Camera calibration parameters:
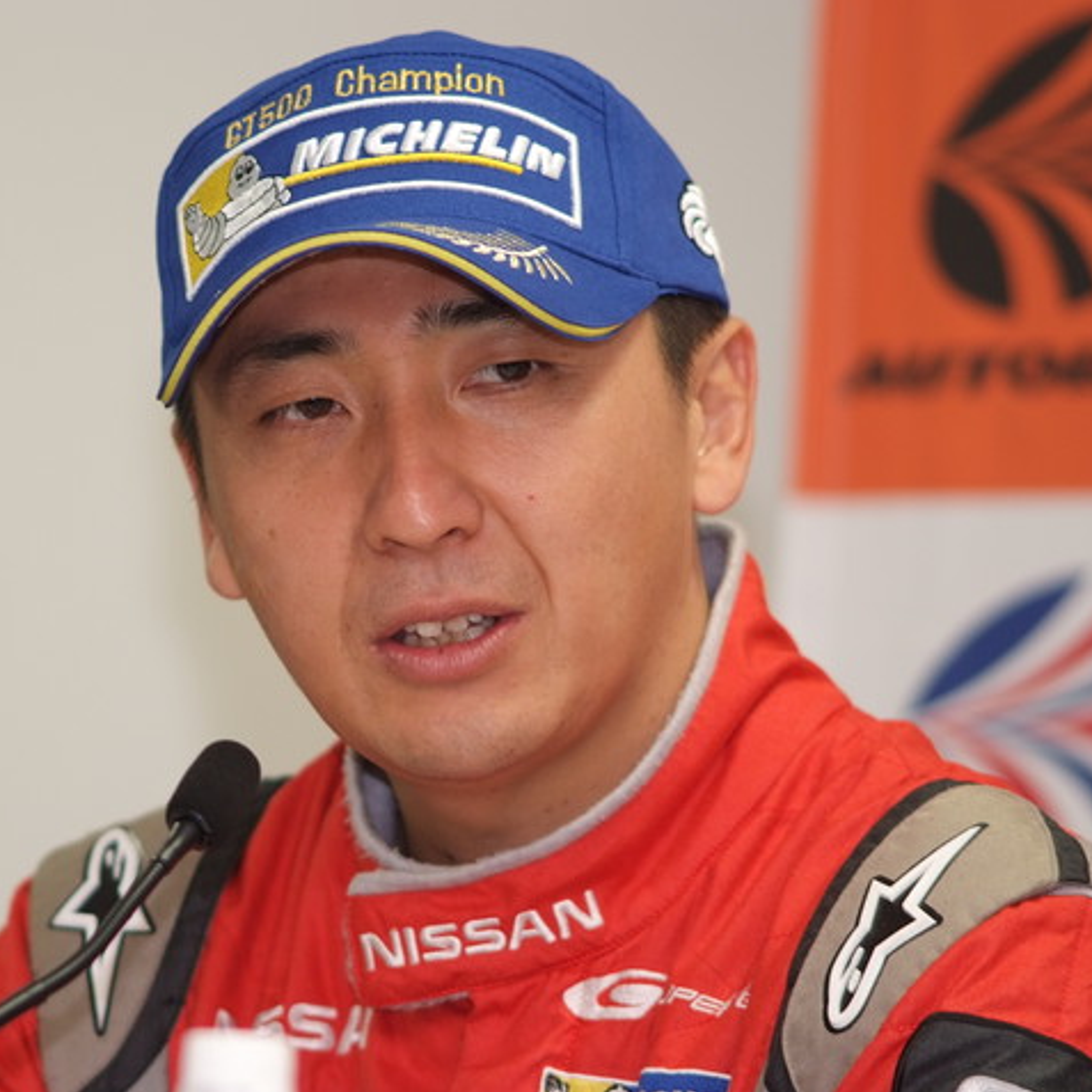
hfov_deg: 5.1
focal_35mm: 346
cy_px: 547
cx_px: 330
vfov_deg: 5.1
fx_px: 12349
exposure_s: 1/125
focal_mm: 180
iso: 400
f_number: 2.8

= WHAT TO DO =
Verbatim output of every entry above is required, though pictures are to be left out.

= RESULT BELOW =
hfov_deg: 5.1
focal_35mm: 346
cy_px: 547
cx_px: 330
vfov_deg: 5.1
fx_px: 12349
exposure_s: 1/125
focal_mm: 180
iso: 400
f_number: 2.8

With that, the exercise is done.